* [Reading passage]
When someone close to you steals your identity, you may face special difficulties in cleaning up your credit record. First, if the person who stole your identity is a close family member, romantic partner, or friend, he or she may divert you or discourage you from taking red flags seriously, delaying discovery of the theft.

Also, because “insider” identity thieves have access to more extensive information and possibly your computer or mobile device, creditors and credit reporting agencies may be more skeptical about the theft. They may take the position that identity theft committed by your adult child, ex-spouse, or significant other isn’t their problem—even though that’s not what the law says.

If your identity has been stolen by someone close to you and you’ve been unable to get charges reversed or fraudulent balances and accounts removed from your credit report, don’t despair.

The Fair Credit Reporting Act (FCRA) Protects Victims of Family Identity Theft

Both the federal Fair Credit Reporting Act (FCRA) and the New York Fair Credit Reporting Act (NY FCRA) impose certain obligations on credit reporting agencies, intended to ensure the accuracy of consumer credit reports. These obligations include prompt investigation or reinvestigation of disputed items and timely removal of mistakes and information that cannot be verified.

The federal statute also imposes similar obligations upon those who provide information to credit reporting agencies. These people are known as information furnishers.

Both consumer financial protection statutes provide for damages when these obligations aren’t met. In other words, a victim of family identity theft may be entitled to monetary compensation if a credit reporting agency or information furnisher fails or refuses to investigate disputed items and make appropriate corrections.

Schlanger Law Group (SLG) Pursues Damages on Behalf of Identity Theft Victim, and Succeeds!

In late 2018, Schlanger Law Group filed a federal lawsuit on behalf of a woman whose identity was stolen by her ex-boyfriend. During the relationship, the boyfriend took advantage of his access to our client’s personal information, mail, and credit cards to incur tens of thousands of dollars in unauthorized charges. In addition to credit card purchases, he bought a motor vehicle and automobile insurance.

Upon realizing what had happened, our client filed a police report, and an arrest warrant was issued. She also repeatedly disputed the various items with both the creditors who furnished the debt information and the credit reporting agencies who reported the details, without success.

* [Dataset extract]
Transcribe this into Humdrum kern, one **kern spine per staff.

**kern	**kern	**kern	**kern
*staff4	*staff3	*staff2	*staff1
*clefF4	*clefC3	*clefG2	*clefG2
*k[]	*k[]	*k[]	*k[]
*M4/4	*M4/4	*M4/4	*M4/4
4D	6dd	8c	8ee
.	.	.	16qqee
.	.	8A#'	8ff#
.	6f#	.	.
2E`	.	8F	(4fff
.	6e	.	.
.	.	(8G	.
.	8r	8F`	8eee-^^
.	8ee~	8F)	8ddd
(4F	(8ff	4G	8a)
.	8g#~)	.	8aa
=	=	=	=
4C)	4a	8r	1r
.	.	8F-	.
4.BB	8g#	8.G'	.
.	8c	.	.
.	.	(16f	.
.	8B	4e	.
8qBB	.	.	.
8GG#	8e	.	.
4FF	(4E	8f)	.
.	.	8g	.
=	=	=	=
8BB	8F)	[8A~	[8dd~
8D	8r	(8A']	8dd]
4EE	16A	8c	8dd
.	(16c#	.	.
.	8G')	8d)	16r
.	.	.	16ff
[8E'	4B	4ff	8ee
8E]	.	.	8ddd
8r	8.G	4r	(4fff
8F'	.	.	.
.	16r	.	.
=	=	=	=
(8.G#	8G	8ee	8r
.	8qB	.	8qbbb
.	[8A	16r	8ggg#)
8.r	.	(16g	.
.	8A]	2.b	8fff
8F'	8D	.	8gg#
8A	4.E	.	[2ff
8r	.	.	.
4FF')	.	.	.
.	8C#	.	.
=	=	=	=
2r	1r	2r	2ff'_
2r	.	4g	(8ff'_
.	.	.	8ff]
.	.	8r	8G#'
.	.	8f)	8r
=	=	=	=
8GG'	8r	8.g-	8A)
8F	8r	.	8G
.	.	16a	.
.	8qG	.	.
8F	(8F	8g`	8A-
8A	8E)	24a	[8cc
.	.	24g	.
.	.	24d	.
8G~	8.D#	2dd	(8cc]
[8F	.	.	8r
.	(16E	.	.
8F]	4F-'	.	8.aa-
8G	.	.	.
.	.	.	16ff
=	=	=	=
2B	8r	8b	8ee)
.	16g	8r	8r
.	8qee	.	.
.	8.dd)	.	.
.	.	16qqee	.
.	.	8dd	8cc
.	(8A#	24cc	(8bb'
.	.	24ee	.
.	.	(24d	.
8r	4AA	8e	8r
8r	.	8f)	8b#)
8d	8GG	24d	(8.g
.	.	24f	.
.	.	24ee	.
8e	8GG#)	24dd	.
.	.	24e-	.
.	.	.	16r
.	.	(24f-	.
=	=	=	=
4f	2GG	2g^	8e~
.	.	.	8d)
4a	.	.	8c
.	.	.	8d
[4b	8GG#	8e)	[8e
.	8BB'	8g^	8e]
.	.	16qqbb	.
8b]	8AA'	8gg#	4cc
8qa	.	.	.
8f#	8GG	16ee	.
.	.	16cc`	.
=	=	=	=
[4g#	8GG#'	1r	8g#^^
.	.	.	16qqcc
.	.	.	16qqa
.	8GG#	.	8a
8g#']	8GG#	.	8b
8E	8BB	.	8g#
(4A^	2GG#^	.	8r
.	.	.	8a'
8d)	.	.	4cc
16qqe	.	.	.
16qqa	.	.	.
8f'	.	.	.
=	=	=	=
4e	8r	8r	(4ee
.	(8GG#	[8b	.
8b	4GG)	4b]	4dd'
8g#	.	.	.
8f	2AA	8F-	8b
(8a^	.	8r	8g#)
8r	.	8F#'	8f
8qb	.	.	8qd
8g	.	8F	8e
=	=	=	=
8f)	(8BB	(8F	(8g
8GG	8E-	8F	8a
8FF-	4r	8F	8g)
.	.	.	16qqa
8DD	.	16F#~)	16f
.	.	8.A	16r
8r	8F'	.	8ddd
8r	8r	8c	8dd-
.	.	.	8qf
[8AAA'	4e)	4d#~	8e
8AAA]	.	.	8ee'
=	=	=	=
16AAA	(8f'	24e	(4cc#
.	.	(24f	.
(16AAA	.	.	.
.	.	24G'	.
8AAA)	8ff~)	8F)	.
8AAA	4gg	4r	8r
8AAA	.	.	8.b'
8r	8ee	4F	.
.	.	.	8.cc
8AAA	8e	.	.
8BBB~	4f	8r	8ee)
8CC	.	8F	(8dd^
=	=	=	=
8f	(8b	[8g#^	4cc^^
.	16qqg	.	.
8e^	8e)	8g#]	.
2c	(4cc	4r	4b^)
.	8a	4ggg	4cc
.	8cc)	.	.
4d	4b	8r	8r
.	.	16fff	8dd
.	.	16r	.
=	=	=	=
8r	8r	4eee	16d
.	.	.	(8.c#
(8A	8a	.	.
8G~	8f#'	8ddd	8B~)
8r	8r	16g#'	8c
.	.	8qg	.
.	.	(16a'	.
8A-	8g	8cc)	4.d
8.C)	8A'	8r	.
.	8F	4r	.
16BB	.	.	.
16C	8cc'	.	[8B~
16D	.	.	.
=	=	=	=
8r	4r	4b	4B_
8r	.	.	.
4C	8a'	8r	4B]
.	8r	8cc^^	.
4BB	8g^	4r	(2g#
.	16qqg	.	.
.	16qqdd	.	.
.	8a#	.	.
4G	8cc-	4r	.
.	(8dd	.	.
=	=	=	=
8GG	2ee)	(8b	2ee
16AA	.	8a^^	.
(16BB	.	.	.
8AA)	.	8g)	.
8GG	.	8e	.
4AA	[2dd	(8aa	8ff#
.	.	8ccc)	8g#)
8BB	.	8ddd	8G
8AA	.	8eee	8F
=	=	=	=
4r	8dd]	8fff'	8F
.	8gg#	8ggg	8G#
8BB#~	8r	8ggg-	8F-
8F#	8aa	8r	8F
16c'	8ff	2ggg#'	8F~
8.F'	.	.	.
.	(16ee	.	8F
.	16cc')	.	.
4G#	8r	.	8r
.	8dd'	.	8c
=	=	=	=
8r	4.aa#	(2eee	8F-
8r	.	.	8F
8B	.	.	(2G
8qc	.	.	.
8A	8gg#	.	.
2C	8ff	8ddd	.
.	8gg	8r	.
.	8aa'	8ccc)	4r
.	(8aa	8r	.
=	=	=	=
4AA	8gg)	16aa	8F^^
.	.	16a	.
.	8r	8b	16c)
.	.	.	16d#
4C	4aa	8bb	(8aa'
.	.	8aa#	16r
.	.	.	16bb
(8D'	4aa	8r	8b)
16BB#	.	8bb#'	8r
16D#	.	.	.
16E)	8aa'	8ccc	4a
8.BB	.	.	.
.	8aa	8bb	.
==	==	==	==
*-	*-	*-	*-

* [Set task]
From the text on family identity theft, list every relationship to the victim that it names for a person who steals or might steal someone's identity. None of the lines are needed for what comes next.

* [Output for this exercise]
- close family member
- romantic partner
- friend
- adult child
- ex-spouse
- significant other
- ex-boyfriend